The latest Medix survey of 1,000 doctors' attitudes to the £12.4bn National Programme for IT in the NHS paints a picture of a good idea poorly implemented

The latest Medix survey of 1,000 doctors' attitudes to the £12.4bn National Programme for IT in the NHS paints a picture of a good idea poorly implemented

More than half of doctors support the objectives of the NHS National Programme for IT (NPfIT), but most think progress on the scheme has been unacceptably slow and the money could be better spent elsewhere in the NHS.

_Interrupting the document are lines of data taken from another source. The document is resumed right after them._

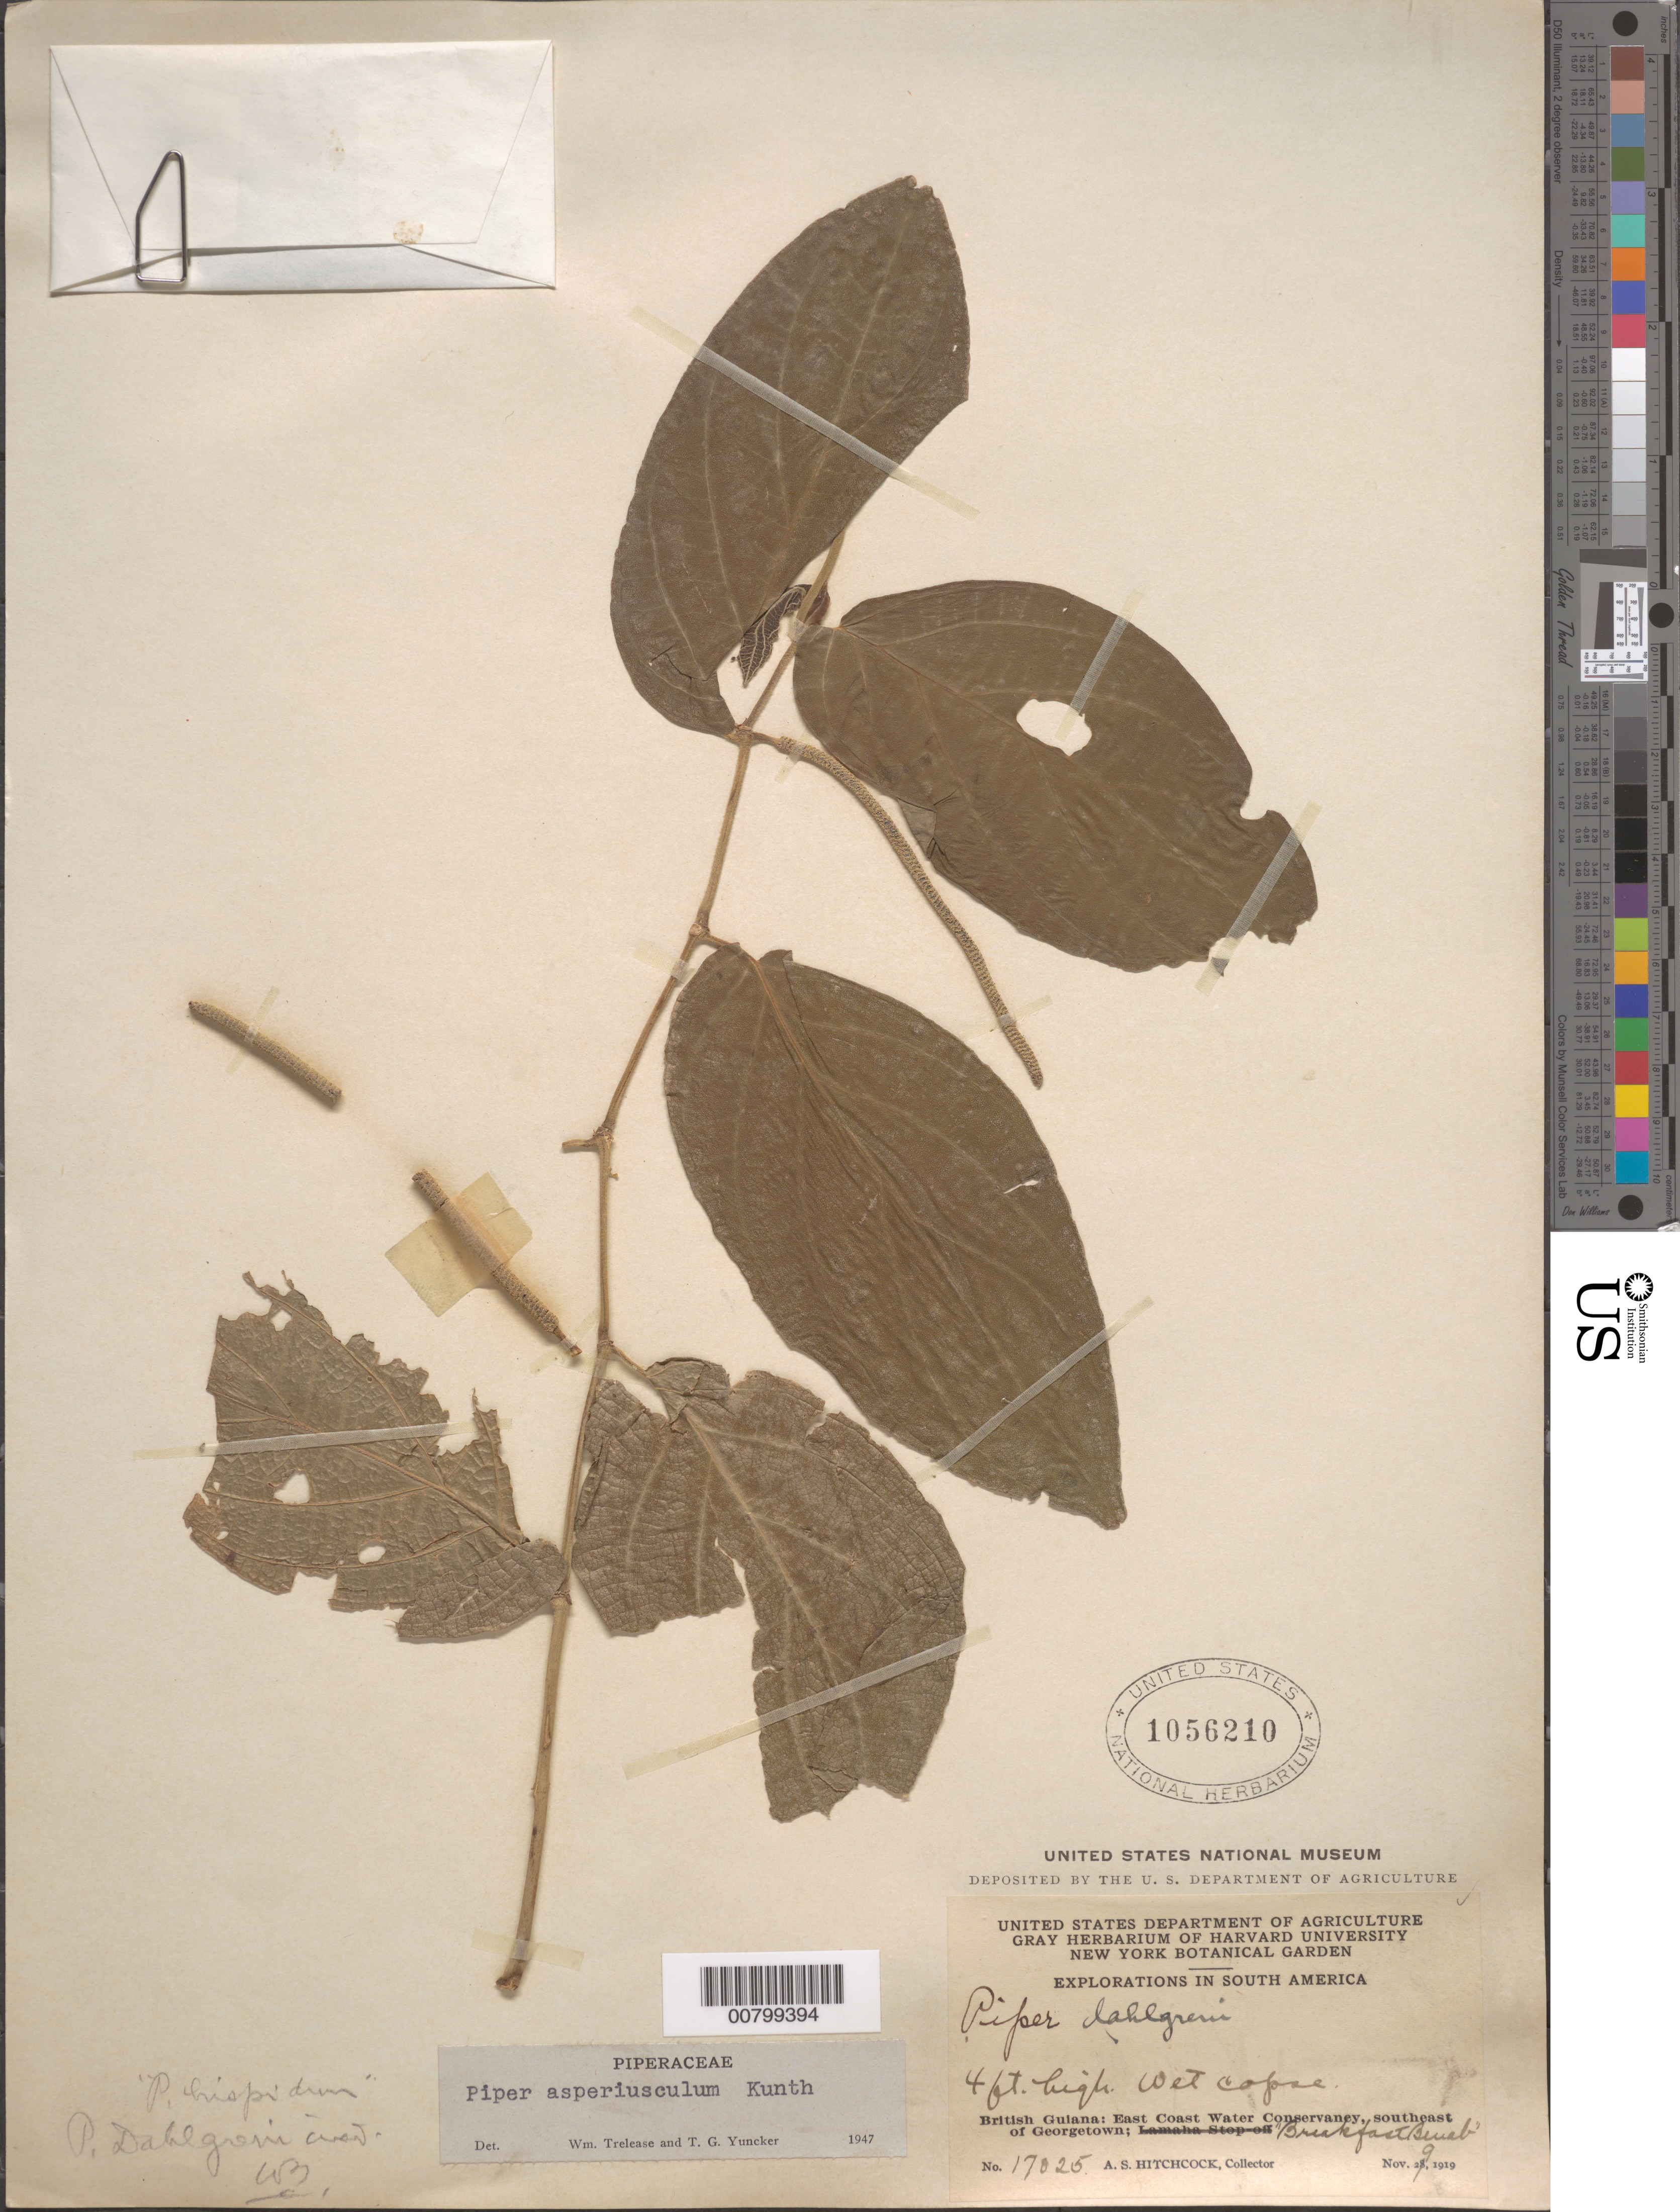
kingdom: Plantae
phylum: Tracheophyta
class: Magnoliopsida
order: Piperales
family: Piperaceae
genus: Piper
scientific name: Piper asperiusculum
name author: Kunth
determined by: Trelease, W.; Yuncker, T. G.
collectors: A. S. Hitchcock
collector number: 17025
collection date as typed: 29-Nov-19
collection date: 1919-11-29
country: Guyana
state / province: Demerara-Mahaica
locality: Georgetown, SE of, East Coast Water Conservancy, "Breakfast Benab"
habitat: Wet copse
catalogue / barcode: US 1056210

These are some of the findings of the latest survey of 1,000 doctors by medical research firm Medix. Conducted between 30 October and 5 November 2007, the Computer Weekly-sponsored research raises fundamental questions about the implementation and costs of the £12.4bn programme.

One of the main aims of the NPfIT is to provide electronic medical records for 50 million people in England. The idea is that the records can be accessed wherever the patient is being treated. The programme also includes the Choose and Book system for booking hospital appointments electronically, e-prescriptions, and a national broadband network for the health service.

In its report, Medix said doctors still support the principles of the NPfIT, but most are critical of its costs and believe it is being poorly implemented.

"When this all started there was lots of goodwill and optimism, but it has been squandered by the poor choice of projects and poor implementation," said one of the doctors surveyed.

Value for money

The success of the NPfIT is measured against improvements in medical care, but 34% of the medics questioned said they believed it would make no difference to clinical care, and 19% believed it would make it worse.

Given these figures, doctors are questioning the appropriateness of the multi­million-pound programme in an organisation built on the promise of providing the best possible healthcare "from the cradle to the grave".

Seventy per cent of the doctors surveyed did not think that the IT programme was a good use of NHS resources, against 8% who believed it was. When asked the same question in February 2003, 47% of doctors said the NPfIT was a good use of resources.

"£12bn could have been used to improve clinical outcomes immeasurably. The NPfIT is unlikely to make any difference to clinical outcomes and will just become another bean-counting tool," said one survey respondent.

Not enough information

Gaining buy-in from end-users is essential for any IT-enabled change programme, but the Department of Health appears to be struggling to garner support from doctors. Most said they did not receive enough information about the project, and they felt the information they did receive was inaccurate.

Although 89% said personal consultation with doctors about the project was important, only 6% said they had been adequately consulted about the NPfIT. Twenty seven per cent had received no information on the NPfIT, and 7% said the survey was the first they had heard of the project.

"I am not adequately informed about the NPfIT and would like updates," said one doctor.

Of the information about the project that does filter down to doctors, many doubt its reliability. Of the doctors surveyed, 34% did not trust the information they received from the Department of Health 7% believed the information was reliable and accurate.


Five years into the project, doctors have been able to witness the changes it has made to the daily lives of patients and clinicians.

Medix found that 7% rated the progress of the NPfIT as satisfactory, whereas 71% rated it poor or unacceptable.

"A good idea in theory, but introduced without proper planning or trialling of the system and far too fast in an attempt to meet political targets," said one respondent.

Another said, "The principles and goals of the NPfIT are great, but the delay in implementing it is unacceptable, and the cost, which should have been used for patient care, is, to say the least, quite objectionable."

In the project's defence, Simon Eccles, national clinical director at NHS Connecting for Health, which runs the NPfIT, said it was potentially the biggest advance in the way healthcare is delivered since the founding of the NHS.

"Sadly, that is not widely appreciated. The programme is being actively obstructed by a minority of GPs for essentially selfish reasons," he said.

The Choose and Book system is a good measure of the progress of the NHS National Programme for IT. The electronic appointments booking system is a cornerstone of the scheme.

The Medix survey revealed that 30% of doctors have had no experience of the system, and 27% believe it has had a detrimental effect on patient outcomes.

One doctor said, "It is essential for the NHS to embrace this facility to improve information and communication about patients. However, I fear that it may be mismanaged and turn out to be more expensive than predicted."